EXERCISE INSTRUCTIONS
Given the records below, would you repeat exactly the lines that begin at the one containing "left elbow: (642, 979)" and end at the one containing "right ear: (179, 771)", inclusive?

═══ WORKING DATA ═══

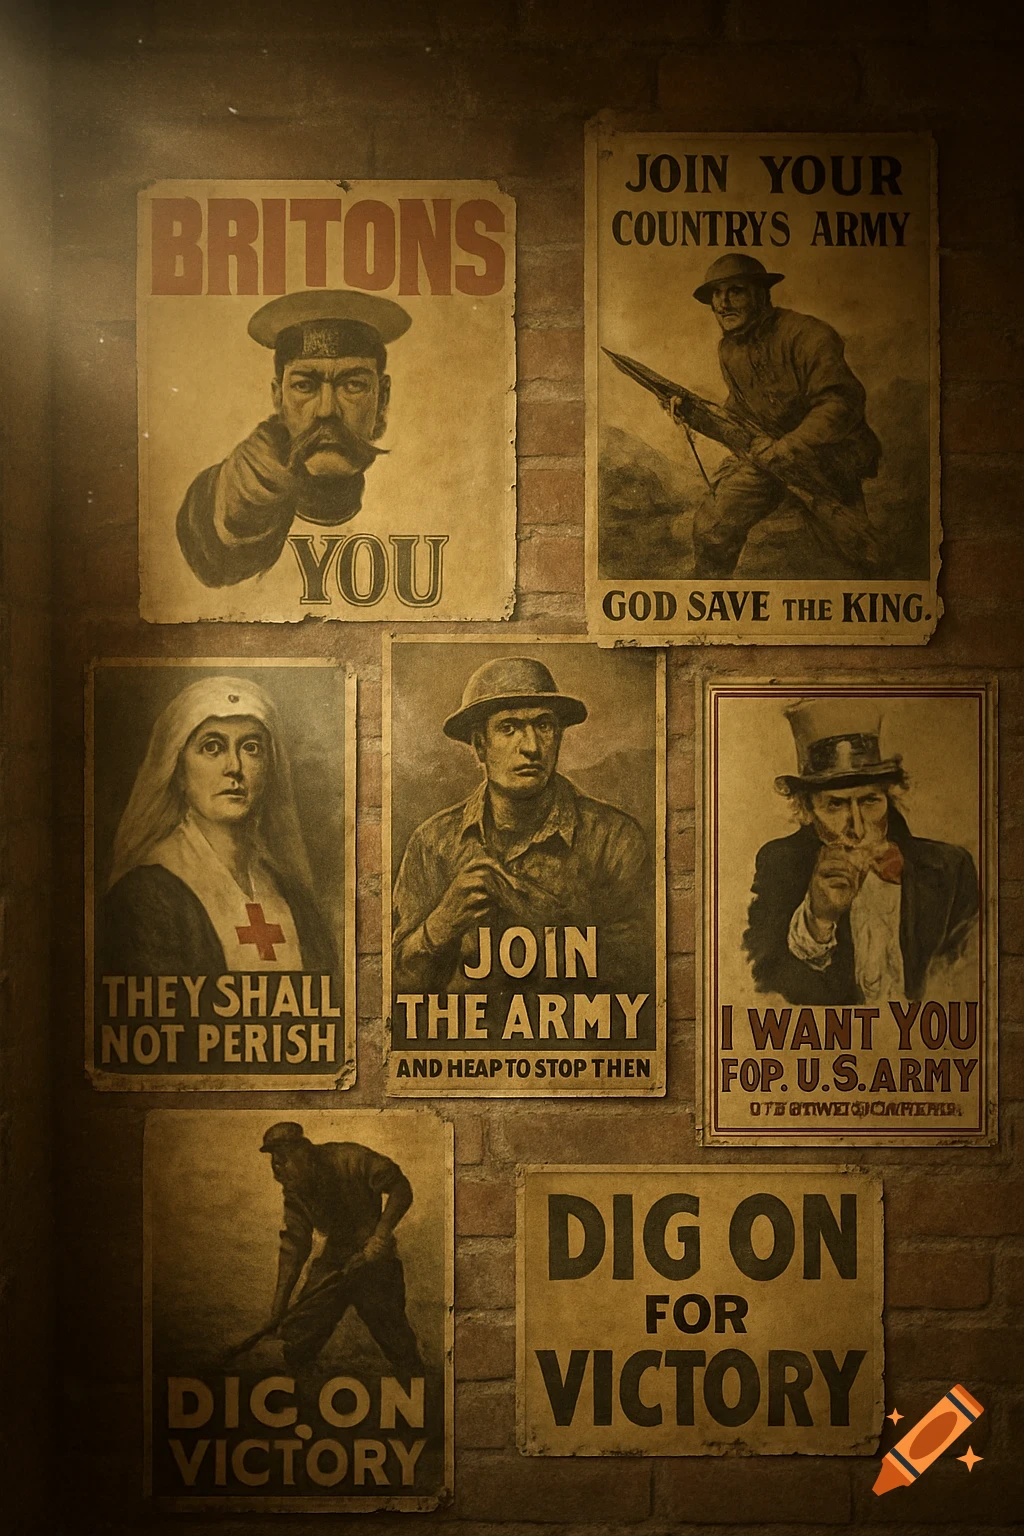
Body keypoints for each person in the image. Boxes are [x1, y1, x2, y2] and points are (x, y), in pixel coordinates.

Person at [391, 656, 652, 995]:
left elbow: (642, 979)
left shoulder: (614, 839)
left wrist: (529, 911)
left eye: (543, 726)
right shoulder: (433, 842)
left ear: (557, 736)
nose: (531, 747)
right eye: (509, 728)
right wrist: (441, 924)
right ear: (480, 746)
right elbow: (396, 987)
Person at [743, 699, 979, 1005]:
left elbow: (968, 982)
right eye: (836, 805)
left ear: (889, 799)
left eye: (869, 801)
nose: (857, 827)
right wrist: (819, 918)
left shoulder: (950, 868)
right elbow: (764, 983)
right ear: (807, 810)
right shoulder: (779, 864)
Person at [101, 675, 335, 977]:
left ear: (269, 769)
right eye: (212, 747)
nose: (234, 767)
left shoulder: (293, 898)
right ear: (179, 771)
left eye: (251, 748)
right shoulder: (144, 898)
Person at [176, 289, 411, 587]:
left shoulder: (416, 502)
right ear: (278, 397)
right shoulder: (227, 499)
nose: (326, 410)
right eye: (304, 386)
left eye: (352, 385)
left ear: (382, 398)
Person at [677, 253, 881, 578]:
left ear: (762, 294)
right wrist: (693, 413)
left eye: (736, 291)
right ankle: (705, 596)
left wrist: (787, 449)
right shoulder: (729, 350)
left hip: (827, 458)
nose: (723, 303)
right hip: (767, 457)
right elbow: (744, 408)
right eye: (716, 293)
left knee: (857, 552)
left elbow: (840, 404)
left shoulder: (808, 335)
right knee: (713, 523)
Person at [260, 1121, 424, 1377]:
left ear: (303, 1151)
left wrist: (379, 1238)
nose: (277, 1172)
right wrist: (277, 1311)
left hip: (375, 1256)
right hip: (335, 1257)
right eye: (274, 1162)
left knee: (389, 1325)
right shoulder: (296, 1191)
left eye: (283, 1160)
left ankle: (414, 1379)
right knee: (302, 1326)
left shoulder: (350, 1158)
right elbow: (293, 1249)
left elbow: (401, 1188)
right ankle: (300, 1380)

═══

RESPONSE FOR THIS EXERCISE
left elbow: (642, 979)
left shoulder: (614, 839)
left wrist: (529, 911)
left eye: (543, 726)
right shoulder: (433, 842)
left ear: (557, 736)
nose: (531, 747)
right eye: (509, 728)
right wrist: (441, 924)
right ear: (480, 746)
right elbow: (396, 987)
Person at [743, 699, 979, 1005]:
left elbow: (968, 982)
right eye: (836, 805)
left ear: (889, 799)
left eye: (869, 801)
nose: (857, 827)
right wrist: (819, 918)
left shoulder: (950, 868)
right elbow: (764, 983)
right ear: (807, 810)
right shoulder: (779, 864)
Person at [101, 675, 335, 977]:
left ear: (269, 769)
right eye: (212, 747)
nose: (234, 767)
left shoulder: (293, 898)
right ear: (179, 771)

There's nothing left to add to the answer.